Trotski, depuis son exil turc, avait prévenu comme personne de la catastrophe imminente et lutté sans relâche contre la politique désastreuse du Parti communiste allemand (KPD) et du Parti social-démocrate (SPD) qui ont divisé la classe ouvrière et permis à Hitler de s’emparer du pouvoir sans combat. Ses écrits sur l’Allemagne de cette période remplissent deux épais volumes, ils furent lus par des dizaines de milliers de personnes et suscitèrent l’admiration de personnalités aussi diverses que Kurt Tucholsky et Bertold Brecht.

L’arrivée de Trotski en France a déclenché l’alarme dans l’Allemagne nazie. Hitler savait aussi bien que Goebbels que Trotski, et non Staline, incarnait la révolution socialiste mondiale contre laquelle la terreur nazie était dirigée. Lorsque l’ambassadeur français Coulondre avertit Hitler six ans plus tard, peu avant le début de la guerre, qu’en cas de guerre, le véritable vainqueur serait Trotski, le Führer répond: «Je sais». Trotsky commenta ce dialogue en ces termes: «Ces messieurs aiment à donner un nom personnel au spectre de la révolution».

Les diatribes de Baberowski contre Trotski auraient pu paraître sous cette forme en 1933 dans le quotidien nazi Völkischer Beobachter ou dans un autre organe de propagande de Goebbels. Il ne s’agit pas d’une coïncidence. Depuis que Baberowski a déclaré dans Der Spiegel, il y a neuf ans, qu’Hitler n’était «pas cruel», la réhabilitation des crimes nazis a bien avancé.

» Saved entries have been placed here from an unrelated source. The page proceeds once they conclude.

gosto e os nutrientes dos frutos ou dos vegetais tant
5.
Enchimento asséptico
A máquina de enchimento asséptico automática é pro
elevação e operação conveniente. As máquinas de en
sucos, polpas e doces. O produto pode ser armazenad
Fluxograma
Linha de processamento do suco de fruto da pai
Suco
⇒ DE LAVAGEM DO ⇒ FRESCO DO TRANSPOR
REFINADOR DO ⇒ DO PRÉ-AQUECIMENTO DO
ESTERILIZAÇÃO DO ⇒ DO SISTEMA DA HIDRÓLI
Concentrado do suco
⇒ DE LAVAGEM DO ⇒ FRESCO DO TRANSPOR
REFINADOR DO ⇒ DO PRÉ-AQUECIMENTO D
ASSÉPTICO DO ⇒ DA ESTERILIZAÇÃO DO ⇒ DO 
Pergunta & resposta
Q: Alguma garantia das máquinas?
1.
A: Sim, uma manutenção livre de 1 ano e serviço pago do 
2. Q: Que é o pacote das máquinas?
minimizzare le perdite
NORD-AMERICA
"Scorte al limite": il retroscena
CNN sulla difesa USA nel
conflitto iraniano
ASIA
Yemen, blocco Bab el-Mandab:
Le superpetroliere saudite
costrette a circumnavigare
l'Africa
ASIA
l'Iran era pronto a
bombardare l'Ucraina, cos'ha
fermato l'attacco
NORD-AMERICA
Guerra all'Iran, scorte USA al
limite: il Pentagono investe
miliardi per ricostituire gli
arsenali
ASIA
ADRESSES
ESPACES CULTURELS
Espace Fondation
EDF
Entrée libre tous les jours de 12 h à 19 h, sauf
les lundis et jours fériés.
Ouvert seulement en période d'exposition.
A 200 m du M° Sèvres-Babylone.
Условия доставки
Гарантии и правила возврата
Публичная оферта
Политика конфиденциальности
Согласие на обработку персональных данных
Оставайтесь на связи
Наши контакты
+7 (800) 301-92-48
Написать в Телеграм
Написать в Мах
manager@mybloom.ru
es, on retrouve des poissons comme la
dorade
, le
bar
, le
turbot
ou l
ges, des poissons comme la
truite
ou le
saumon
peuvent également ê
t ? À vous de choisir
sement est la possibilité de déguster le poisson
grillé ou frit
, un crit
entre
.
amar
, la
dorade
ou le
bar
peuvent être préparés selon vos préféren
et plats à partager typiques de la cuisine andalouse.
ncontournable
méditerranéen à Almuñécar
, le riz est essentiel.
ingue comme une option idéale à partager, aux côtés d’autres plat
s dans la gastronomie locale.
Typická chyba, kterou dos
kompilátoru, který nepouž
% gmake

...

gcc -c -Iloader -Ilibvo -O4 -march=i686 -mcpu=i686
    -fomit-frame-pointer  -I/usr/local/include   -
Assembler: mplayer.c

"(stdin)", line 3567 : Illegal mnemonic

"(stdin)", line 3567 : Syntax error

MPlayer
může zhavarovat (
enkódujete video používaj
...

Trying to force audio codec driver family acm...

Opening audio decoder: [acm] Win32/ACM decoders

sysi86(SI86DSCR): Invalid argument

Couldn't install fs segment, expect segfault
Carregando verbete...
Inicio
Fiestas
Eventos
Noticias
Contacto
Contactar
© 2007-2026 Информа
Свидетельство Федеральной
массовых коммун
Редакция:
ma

À l’époque déjà, les médias ne s’en sont pas pris à Baberowski mais au Sozialistische Gleichheitspartei (Parti de l’égalité socialiste) et à son organisation de jeunesse IYSSE, qui avaient critiqué Baberowski. Alors que de nombreux étudiants et leurs organisations ont soutenu l’IYSSE, les professeurs ont presque unanimement soutenu Baberowski. Entre-temps, le parti d’extrême droite Alternative pour l’Allemagne (AfD) siège au Bundestag (parlement fédéral) et aux parlements des Lands. Le gouvernement allemand coopère en Ukraine et dans les États baltes avec des gouvernements qui érigent des monuments aux collaborateurs nazis et des extrémistes de droite sont au gouvernement en Italie, en Finlande, en Suède et en Hongrie.

La réhabilitation des nazis et la diffamation de Trotski sont deux côtés de la même médaille. Des décennies d’austérité sociale et d’inégalités sociales croissantes mettent à l’ordre du jour des luttes de classe acharnées. Les classes dirigeantes réagissent à cette situation comme elles l’ont fait il y a 90 ans, par le fascisme et par la guerre. Elles craignent que la perspective d’une révolution socialiste mondiale, que Trotski a incarnée comme personne au 20e siècle, ne retrouve la faveur des travailleurs et des jeunes. Ces messieurs aussi aiment à donner au spectre de la révolution un nom personnel.